Valerie Jarrett to DOJ on George Floyd: ‘We expect action, we expect justice’
Former Obama White House senior adviser Valerie Jarrett said this week that the Department of Justice (DOJ) needs to address the unrest in Minneapolis sparked by the police-involved death of George Floyd.
“I don’t have any expectation that he will but that’s why it’s up to us, the American people, to call him to do so,” Jarrett said Thursday on MSNBC, referring to Attorney General William Barr.
Jarrett said the Trump administration “basically decimated” the civil rights bureau of the DOJ, noting that President Obama commissioned a panel to study “21st century policing” that was thrown out during the Trump administration.
“Where are the Justice Department folks, are they on the ground in Minneapolis?
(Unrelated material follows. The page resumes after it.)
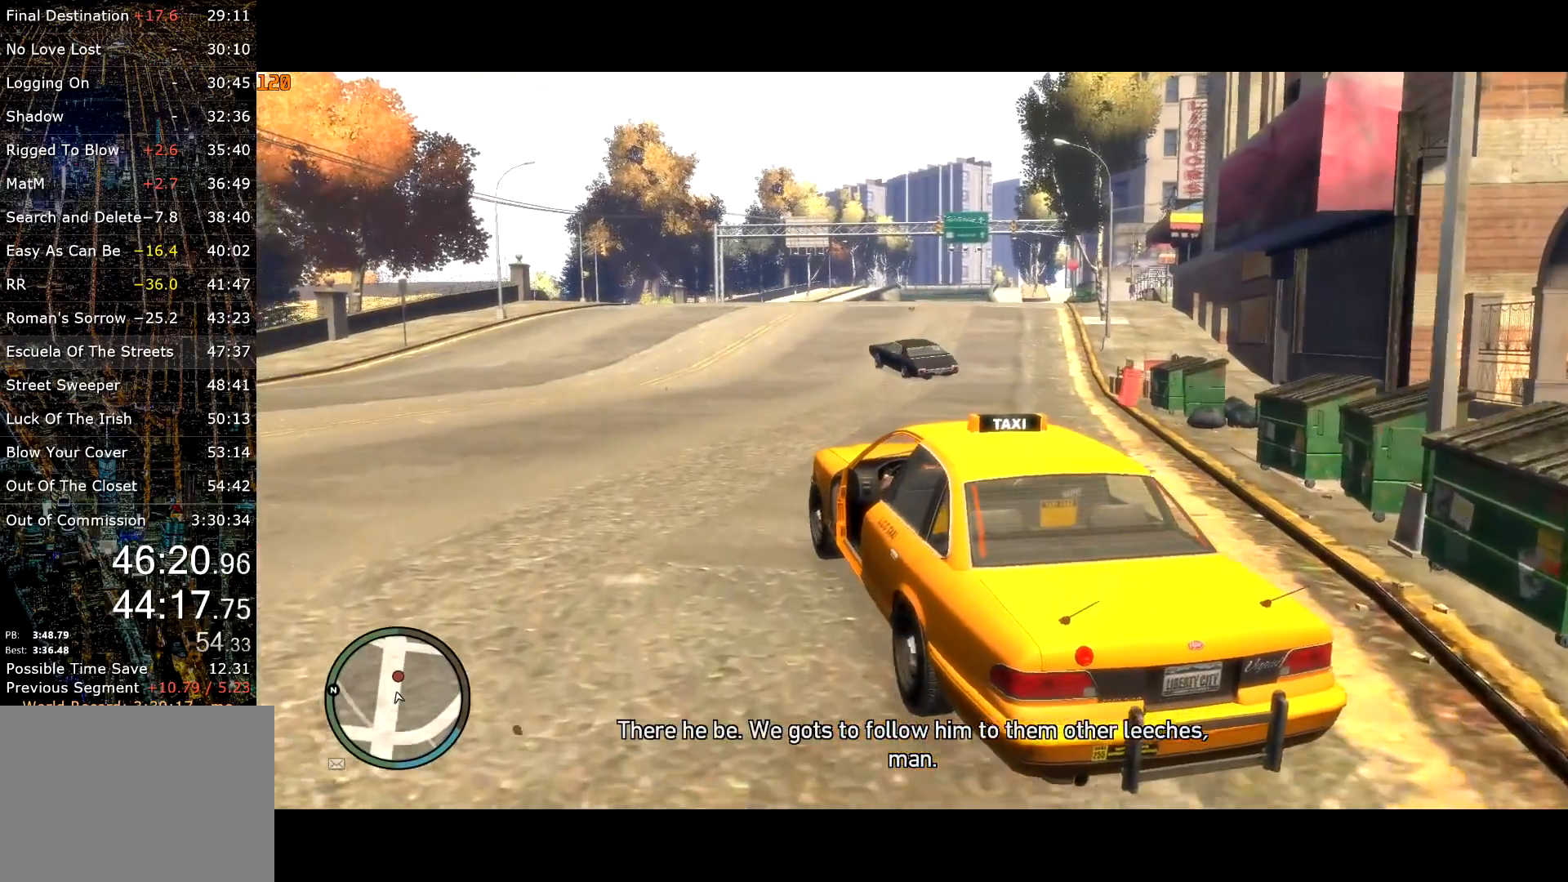
{"keys": ["w"], "mouse": [], "events": []}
What are they doing to ensure that the demonstrations are peaceful and that people are talking to one another and working through this horrendous grief?” Jarret said. “We expect action, we expect justice.”
On Friday, Barr issued a statement on Floyd’s death, calling the viral video of the police encounter “harrowing to watch and deeply disturbing.”
He announced the DOJ and the FBI are investigating whether the officers in Minneapolis violated federal civil rights laws.
Separately, authorities in Minneapolis announced that one of the officers involved in Floyd’s death and later fired, Derek Chauvin, would be charged with third-degree murder and manslaughter.